Let us look at it again. What is the cause of confusion? Take a very simple thing. I must act, and I want to do good in the world. I know that the government is supposed to do good in the world, but I myself want to be religious and I also want to be powerful, saying I want to help. Actually I want a Rolls­Royce, and all the rest of it, do I not? So ambition, wanting to fulfill, is the cause of confusion not only in the religious but in the political field as well. The search for fulfillment is the cause of fear and confusion. Confusion does not come suddenly out of the sky; it comes because of various causes. So as our minds are confused, what is the cause of it? If one were able to think clearly there would be no sense of confusion. If my mind were very clear, not clear about something but in a state of clarity there would be no confusion. I hope you understand the difference between the mind being clear about something and being clear in itself. So, out of the cause comes confusion; the confusion does not come first and then the cause. We are talking about fear, and I say that fear comes because we want to fulfill. I need not describe what I mean by fulfillment ­ the sense of my family, self­importance, being the big fish in a little pond, the powerful politician, the great saint, using any avenue through which I can expand myself. And so long as I want to be the chief man in the little town, there is always the fear that you will want to be the same. And so we begin to compete and I am always anxious, and all the rest of it. So fear begins. So long as there is the desire to be something there must be fear and that fear causes confusion. I do not say it is the chief cause but it is one of the causes.

Stored records =

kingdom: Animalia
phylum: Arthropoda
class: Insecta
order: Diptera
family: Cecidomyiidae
==
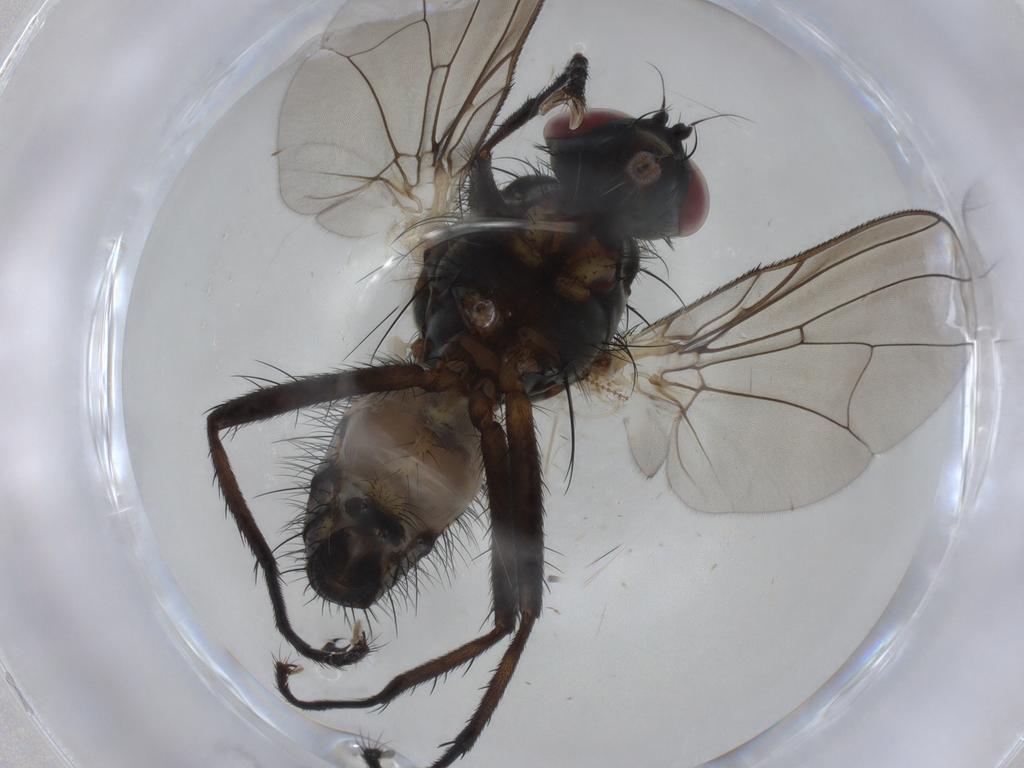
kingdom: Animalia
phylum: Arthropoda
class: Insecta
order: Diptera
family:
==
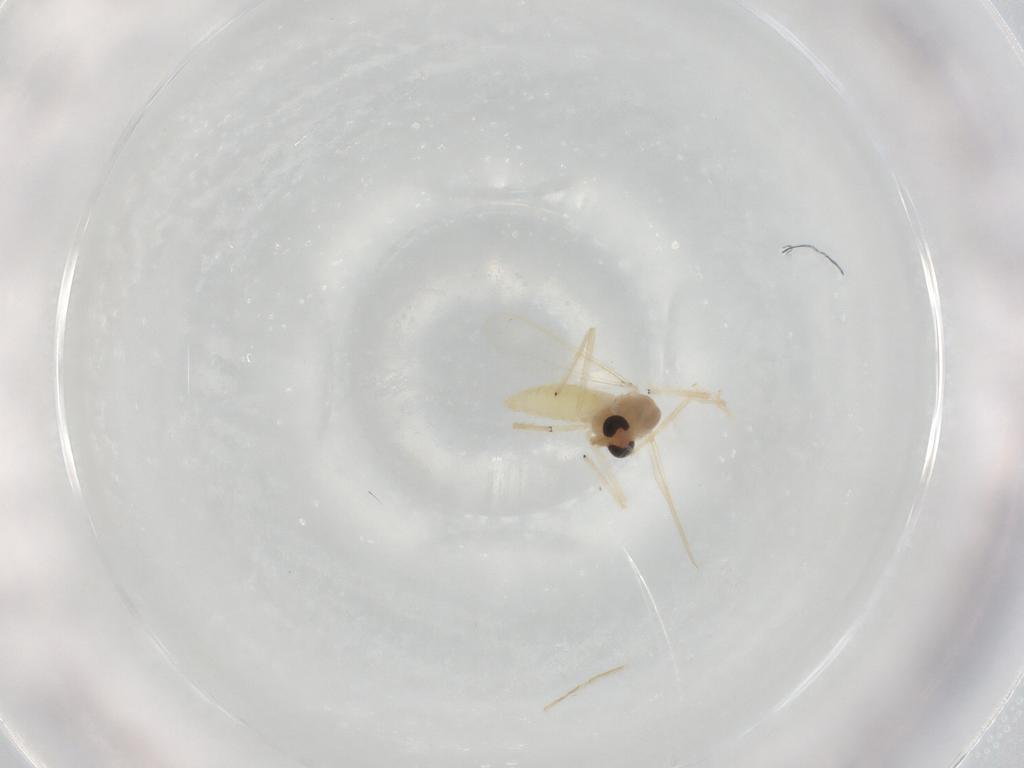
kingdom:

What is asked =
(a) In the passage on fear and confusion, what does the speaker name as the cause of fear and confusion?
(b) Pick up the passage on fear and confusion after its final sentence and keep it going.
The material above is separate from the passage on fear and confusion.

Answers for the exercise =
(a) The search for fulfillment.

(b)
I am going to examine what we mean by fear, but please do not merely listen to the words. You know what you are afraid of, do you not? You are afraid of losing your job, of your wife becoming ill, or you love someone and that person does not love you, or you fear death. If you are at all alert you can see for yourself what you are afraid of. Please watch your own fear as I describe it. Now what do we mean by fear? Let us take death for an example. What does fear of death mean? It means I am afraid of the future, I am afraid of what might be, I am afraid of coming to an end. That fear exists in time. The thought of tomorrow and of me not being something in the tomorrow, the future, brings fear. That is, thought creates fear by thinking of tomorrow. Is that not so? I am a dishonest man and I cover it up because I do not want you to discover it, and I am afraid you might. I am afraid that you might see through me some time ­ which is again in the future. Fear is of time. Whereas, if I can say: `Yes, I am dishonest and I do not mind your discovering it now', ­ then I abolish time, and there is no more fear. There is only the fact. When I know the fact there is no fear. But in being confused about the fact, and in trying to change the fact into what I think it should be, according to my fancy, fear begins. If I know I am a liar, a greedy man, there is no fear. It is so. But if I try to cover up a lie and try to be something else, then fear begins. Therefore the desire to change without understanding the actual fact, without looking fully at the fact but merely wishing it to be something else, that is the beginning of fear ­ in which is involved time and the desire to achieve. So you have fear which causes confusion. Unless you eradicate fear you cannot be free of confusion. Understanding fear implies understanding the process of the mind, the self, and how it creates the thing called time. Which means that thought creates time. I am not talking of chronological time in the sense of the train going at 9.30. I am talking of the process of fear, of the self that creates time in order to be something in the future, and in that process there is frustration and sorrow. And in order to escape from that sorrow you invent all sorts of nonsense, myths, and live in a state of illusion and fear.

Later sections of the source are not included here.